Tapa na cara

Prefeito eleito defender a ditadura militar evidencia que a estupidez não está disposta a fazer concessão à civilidade no Brasil

Começar o ano ouvindo um prefeito reeleito democraticamente fazer apologia da “liberdade de expressão em defesa da ditadura militar” (como ocorreu na capital do RS) é uma triste evidência de que a estupidez não está disposta a fazer concessão à civilidade no Brasil.

Não há “valor maior” que a vida, um direito fundamental ameaçado quando há emprego exacerbado da força e intimidação moral. Aplica-se ao traficante que executa um jovem com tiro na cabeça por uma pisada no pé, ao policial que xinga e defende a “aniquilação” de uma jornalista durante as compras no supermercado, e aos políticos que se esquecem dos horrores e dos mortos e desaparecidos na ditadura.

Aos que têm memória curta, vale lembrar que a Polícia Federal concluiu inquérito sobre a “existência de uma organização criminosa que atuou de forma coordenada, em 2022, na tentativa de manutenção do então presidente da República no poder”. Em dois dias, uma solenidade irá lembrar os atos golpistas que culminaram na depredação da Praça dos Três Poderes, em Brasília, em 8 de janeiro de 2023.

Também é importante dizer que, sob a perspectiva étnico-racial, o regime militar teve grande impacto na institucionalização do racismo no Brasil. Além da adoção do mito da democracia racial como discurso oficial, o debate sobre preconceito foi proibido e o ativismo negro desarticulado com a vigilância e perseguição de lideranças acusadas de “criar um clima de luta racial”. Nas periferias, a população negra foi alvo frequente de ameaças e violações de direitos humanos por esquadrões da morte que realizavam execuções sumárias.

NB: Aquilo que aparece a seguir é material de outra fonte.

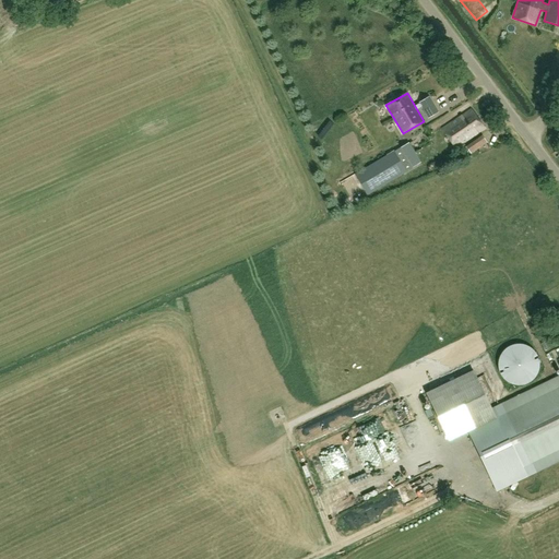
[(428,118),(438,113),(429,96),(419,103),(428,118)]
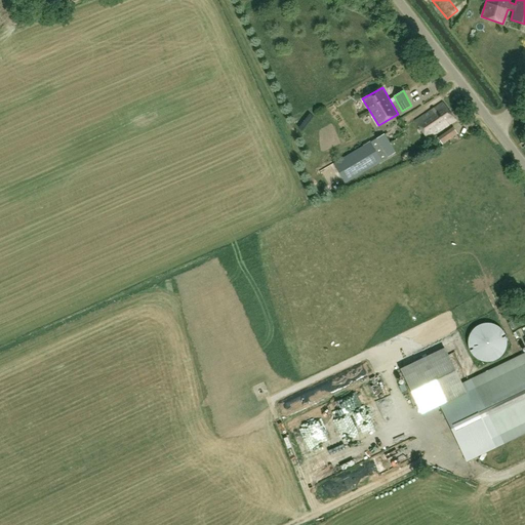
[(428,139),(455,120),(442,102),(414,121),(428,139)]
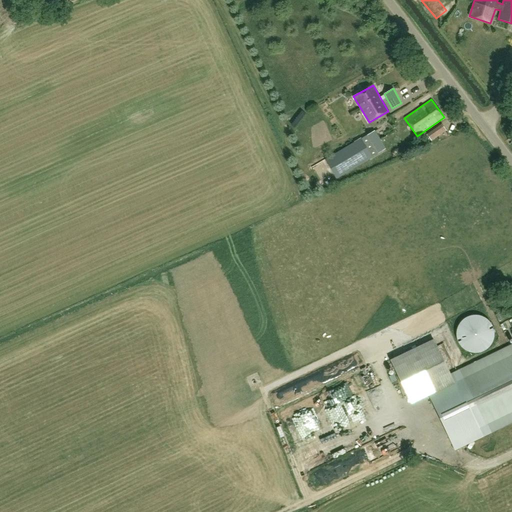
[(374,130),(361,139),(361,138),(325,159),(336,178),(372,157),(385,149),(374,130)]
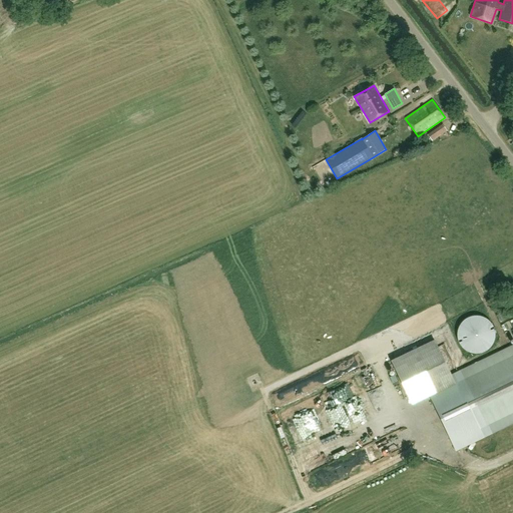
[(434,130),(428,134),(433,140),(438,136),(434,130)]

Torço para que o projeto de lei (PL 2.140/2020) que tramita no Senado para alterar o Código Penal e criminalizar a “apologia à tortura e à instauração de regime ditatorial no país” seja aprovado o quanto antes. Defender a ditadura militar não tem nada a ver com liberdade de expressão e é crime (lei 1.079/1950).

Infelizmente, 2025 chegou dando um tapa na cara de quem, como eu, alimenta a esperança de um Brasil mais justo, igualitário e democrático.


Ana Cristina Rosa

Jornalista especializada em comunicação pública e vice-presidente de gestão e parcerias da Associação Brasileira de Comunicação Pública (ABCPública).